--- RAW DATA Enclosed Below ---

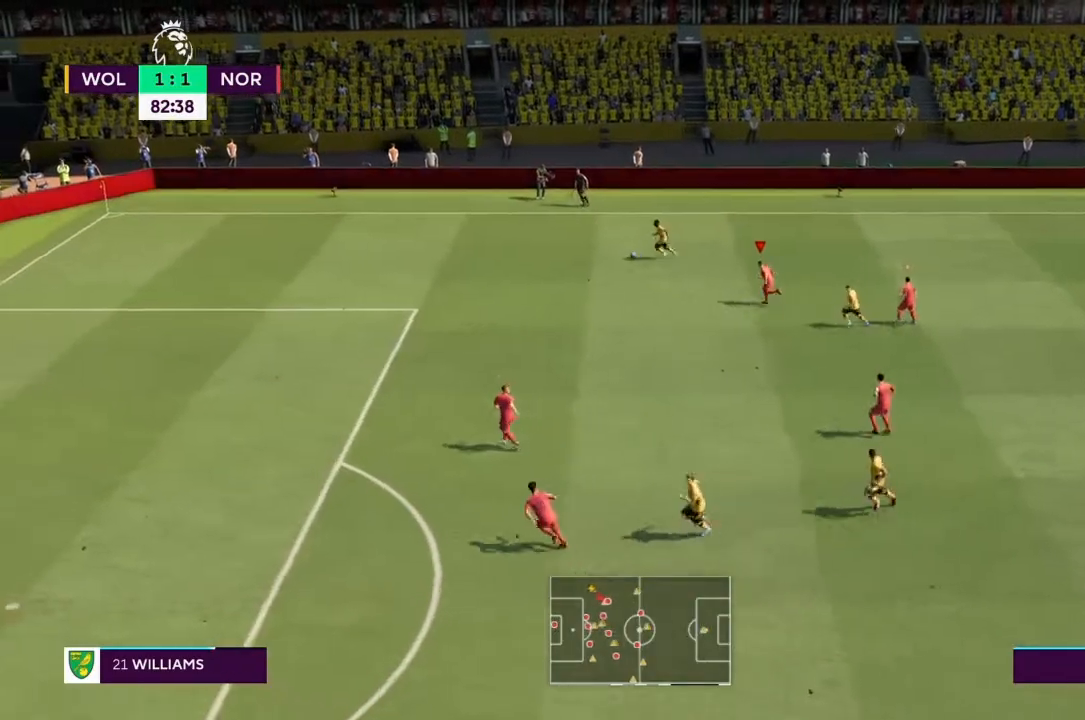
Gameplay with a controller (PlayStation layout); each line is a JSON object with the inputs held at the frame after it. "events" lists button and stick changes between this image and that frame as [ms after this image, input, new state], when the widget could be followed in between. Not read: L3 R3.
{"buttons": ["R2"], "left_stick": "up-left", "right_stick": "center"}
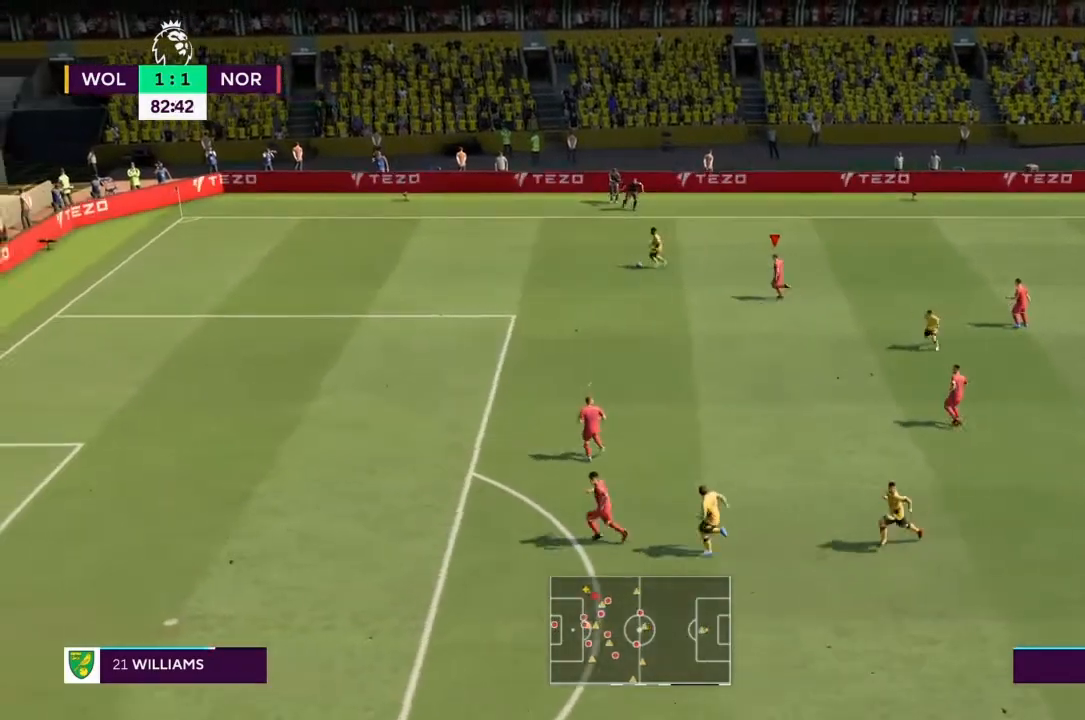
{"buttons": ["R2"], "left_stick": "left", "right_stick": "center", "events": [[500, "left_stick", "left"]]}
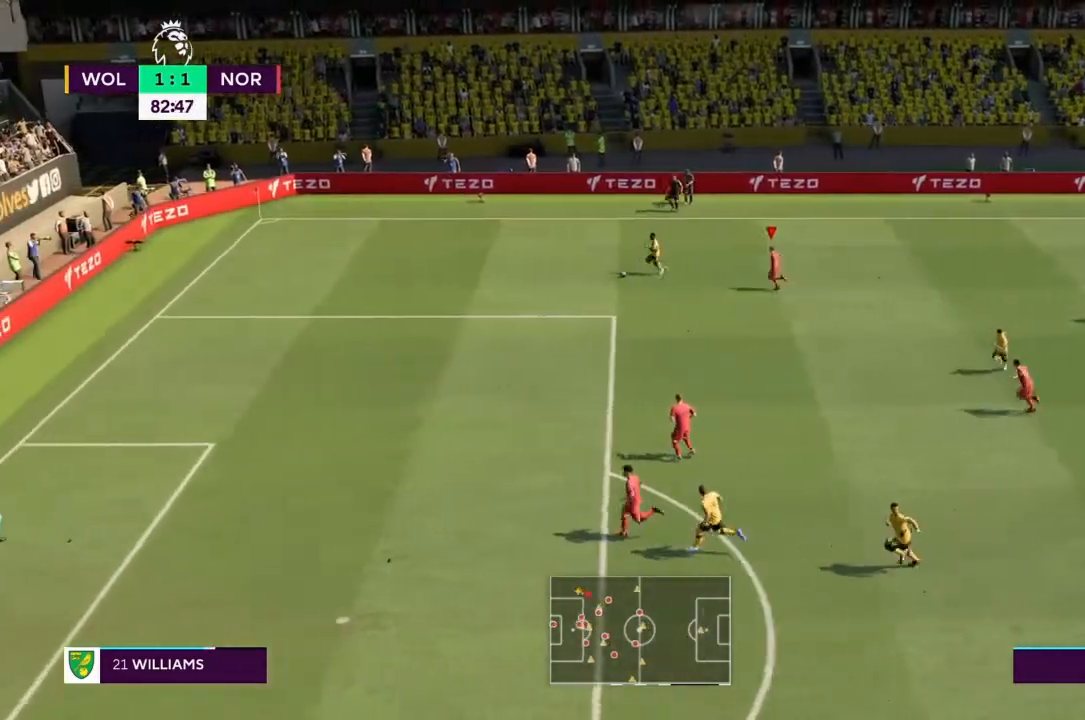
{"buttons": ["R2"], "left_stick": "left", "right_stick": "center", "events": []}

--- End of Enclosed RAW DATA ---

**EXERCISE**.
Lines holding the string "left": find them in the listing above and copy each one.

**OUTPUT**.
{"buttons": ["R2"], "left_stick": "up-left", "right_stick": "center"}
{"buttons": ["R2"], "left_stick": "left", "right_stick": "center", "events": [[500, "left_stick", "left"]]}
{"buttons": ["R2"], "left_stick": "left", "right_stick": "center", "events": []}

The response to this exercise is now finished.